#### WHAT NEEDS TO BE DONE:
Rewrite all of the data below with "Email" changed to "Courriel" and everything else unchanged. Leave the pictures out.

#### DATA FOR ANALYSIS:
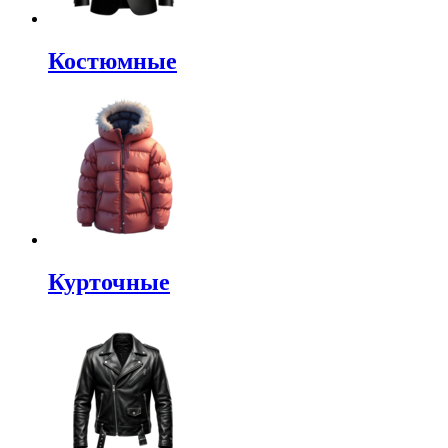
Костюмные
Курточные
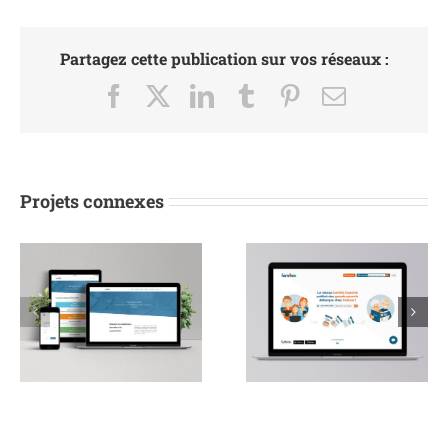
Partagez cette publication sur vos réseaux :
Facebook
X
LinkedIn
Tumblr
Pinterest
Email
Projets connexes
Landing Page
Site web de Rache
Famileo
Bazin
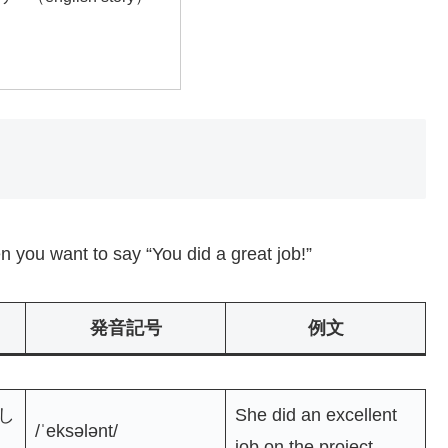
 you want to say “You did a great job!”
発音記号
例文
し
She did an excellent
/ˈeksələnt/
job on the project.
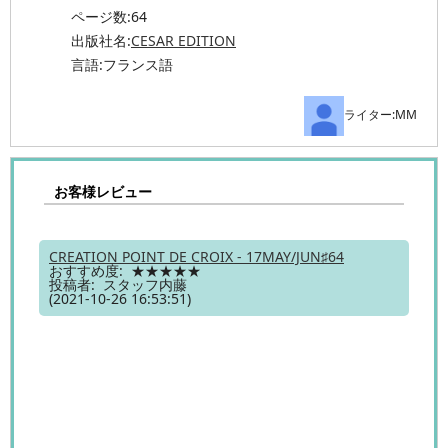
ページ数:64
出版社名:
CESAR EDITION
言語:フランス語
ライター:MM
お客様レビュー
CREATION POINT DE CROIX - 17MAY/JUN♯64
おすすめ度: ★★★★★
投稿者: スタッフ内藤
(2021-10-26 16:53:51)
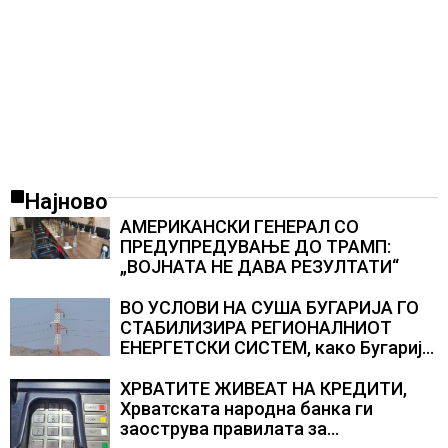
Најново
АМЕРИКАНСКИ ГЕНЕРАЛ СО
ПРЕДУПРЕДУВАЊЕ ДО ТРАМП:
„ВОЈНАТА НЕ ДАВА РЕЗУЛТАТИ“
ВО УСЛОВИ НА СУША БУГАРИЈА ГО
СТАБИЛИЗИРА РЕГИОНАЛНИОТ
ЕНЕРГЕТСКИ СИСТЕМ, како Бугарија
стана балкански шампион во
складирање на енергија од батерии
ХРВАТИТЕ ЖИВЕАТ НА КРЕДИТИ,
Хрватската народна банка ги
заострува правилата за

#### RESPONSE BOX:
Костюмные
Курточные
Partagez cette publication sur vos réseaux :
Facebook
X
LinkedIn
Tumblr
Pinterest
Courriel
Projets connexes
Landing Page
Site web de Rache
Famileo
Bazin
 you want to say “You did a great job!”
発音記号
例文
し
She did an excellent
/ˈeksələnt/
job on the project.
ページ数:64
出版社名:
CESAR EDITION
言語:フランス語
ライター:MM
お客様レビュー
CREATION POINT DE CROIX - 17MAY/JUN♯64
おすすめ度: ★★★★★
投稿者: スタッフ内藤
(2021-10-26 16:53:51)
Најново
АМЕРИКАНСКИ ГЕНЕРАЛ СО
ПРЕДУПРЕДУВАЊЕ ДО ТРАМП:
„ВОЈНАТА НЕ ДАВА РЕЗУЛТАТИ“
ВО УСЛОВИ НА СУША БУГАРИЈА ГО
СТАБИЛИЗИРА РЕГИОНАЛНИОТ
ЕНЕРГЕТСКИ СИСТЕМ, како Бугарија
стана балкански шампион во
складирање на енергија од батерии
ХРВАТИТЕ ЖИВЕАТ НА КРЕДИТИ,
Хрватската народна банка ги
заострува правилата за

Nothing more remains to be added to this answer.